■ **ASSIGNED TASK**
Type the listing below out again exactly. No images.

■ **TASK INPUTS**
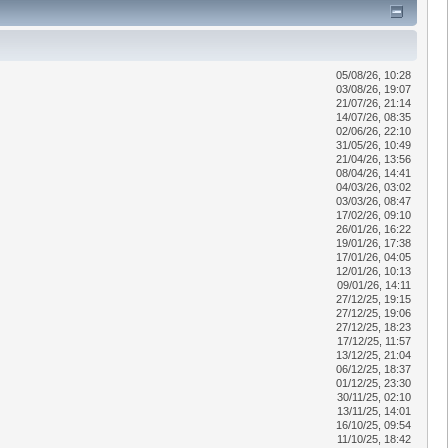
05/08/26, 10:28
03/08/26, 19:07
21/07/26, 21:14
14/07/26, 08:35
02/06/26, 22:10
31/05/26, 10:49
21/04/26, 13:56
08/04/26, 14:41
04/03/26, 03:02
03/03/26, 08:47
17/02/26, 09:10
26/01/26, 16:22
19/01/26, 17:38
17/01/26, 04:05
12/01/26, 10:13
09/01/26, 14:11
27/12/25, 19:15
27/12/25, 19:06
27/12/25, 18:23
17/12/25, 11:57
13/12/25, 21:04
06/12/25, 18:37
01/12/25, 23:30
30/11/25, 02:10
13/11/25, 14:01
16/10/25, 09:54
11/10/25, 18:42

■ **RESULT OF THE TASK**
05/08/26, 10:28
03/08/26, 19:07
21/07/26, 21:14
14/07/26, 08:35
02/06/26, 22:10
31/05/26, 10:49
21/04/26, 13:56
08/04/26, 14:41
04/03/26, 03:02
03/03/26, 08:47
17/02/26, 09:10
26/01/26, 16:22
19/01/26, 17:38
17/01/26, 04:05
12/01/26, 10:13
09/01/26, 14:11
27/12/25, 19:15
27/12/25, 19:06
27/12/25, 18:23
17/12/25, 11:57
13/12/25, 21:04
06/12/25, 18:37
01/12/25, 23:30
30/11/25, 02:10
13/11/25, 14:01
16/10/25, 09:54
11/10/25, 18:42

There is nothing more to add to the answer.